> **WORK INSTRUCTION**
Copy every entry verbatim and skip the pictures.

(Items listed in a dataset)
:::::
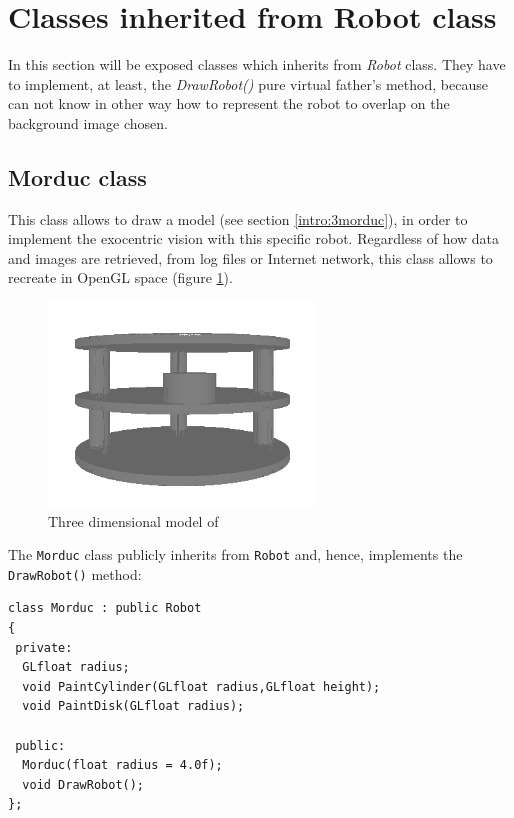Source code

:\section{Classes inherited from Robot class}
\label{concr:robot_classes}

In this section will be exposed classes which inherits
from \textit{Robot} class. They have to implement, at least,
the \textit{DrawRobot()} pure virtual father's method,
because \framework{} can not know in other way how to
represent the robot to overlap on the background image chosen.

\subsection{Morduc class}
\label{concr:robot_classes:concr:morduc}

This class allows to draw a \morduc{} model (see section 
\ref{intro:3morduc}), in order to implement the exocentric
vision with this specific robot. Regardless of how data and images
are retrieved, from log files or Internet network, this class
allows to recreate \morduc{} in OpenGL space (figure
\ref{fig:3morduc_opengl}).

\begin{figure}[!h]
  \begin{center}
    \includegraphics[width=200pt]{img/3morduc_opengl.png}
    \caption{Three dimensional model of \morduc}
    \label{fig:3morduc_opengl}
  \end{center}
\end{figure}

The \texttt{Morduc} class publicly inherits from \texttt{Robot} 
and, hence, implements the \texttt{DrawRobot()} method:
\\
\begin{lstlisting}[caption={\texttt{Morduc} class declaration},
    label={code:morducclass}]
class Morduc : public Robot
{
 private:
  GLfloat radius;
  void PaintCylinder(GLfloat radius,GLfloat height);
  void PaintDisk(GLfloat radius);

 public:
  Morduc(float radius = 4.0f);
  void DrawRobot();
};
\end{lstlisting}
:::::
> **THE ANSWER**
Source code

:\section{Classes inherited from Robot class}
\label{concr:robot_classes}

In this section will be exposed classes which inherits
from \textit{Robot} class. They have to implement, at least,
the \textit{DrawRobot()} pure virtual father's method,
because \framework{} can not know in other way how to
represent the robot to overlap on the background image chosen.

\subsection{Morduc class}
\label{concr:robot_classes:concr:morduc}

This class allows to draw a \morduc{} model (see section 
\ref{intro:3morduc}), in order to implement the exocentric
vision with this specific robot. Regardless of how data and images
are retrieved, from log files or Internet network, this class
allows to recreate \morduc{} in OpenGL space (figure
\ref{fig:3morduc_opengl}).

\begin{figure}[!h]
  \begin{center}
    \includegraphics[width=200pt]{img/3morduc_opengl.png}
    \caption{Three dimensional model of \morduc}
    \label{fig:3morduc_opengl}
  \end{center}
\end{figure}

The \texttt{Morduc} class publicly inherits from \texttt{Robot} 
and, hence, implements the \texttt{DrawRobot()} method:
\\
\begin{lstlisting}[caption={\texttt{Morduc} class declaration},
    label={code:morducclass}]
class Morduc : public Robot
{
 private:
  GLfloat radius;
  void PaintCylinder(GLfloat radius,GLfloat height);
  void PaintDisk(GLfloat radius);

 public:
  Morduc(float radius = 4.0f);
  void DrawRobot();
};
\end{lstlisting}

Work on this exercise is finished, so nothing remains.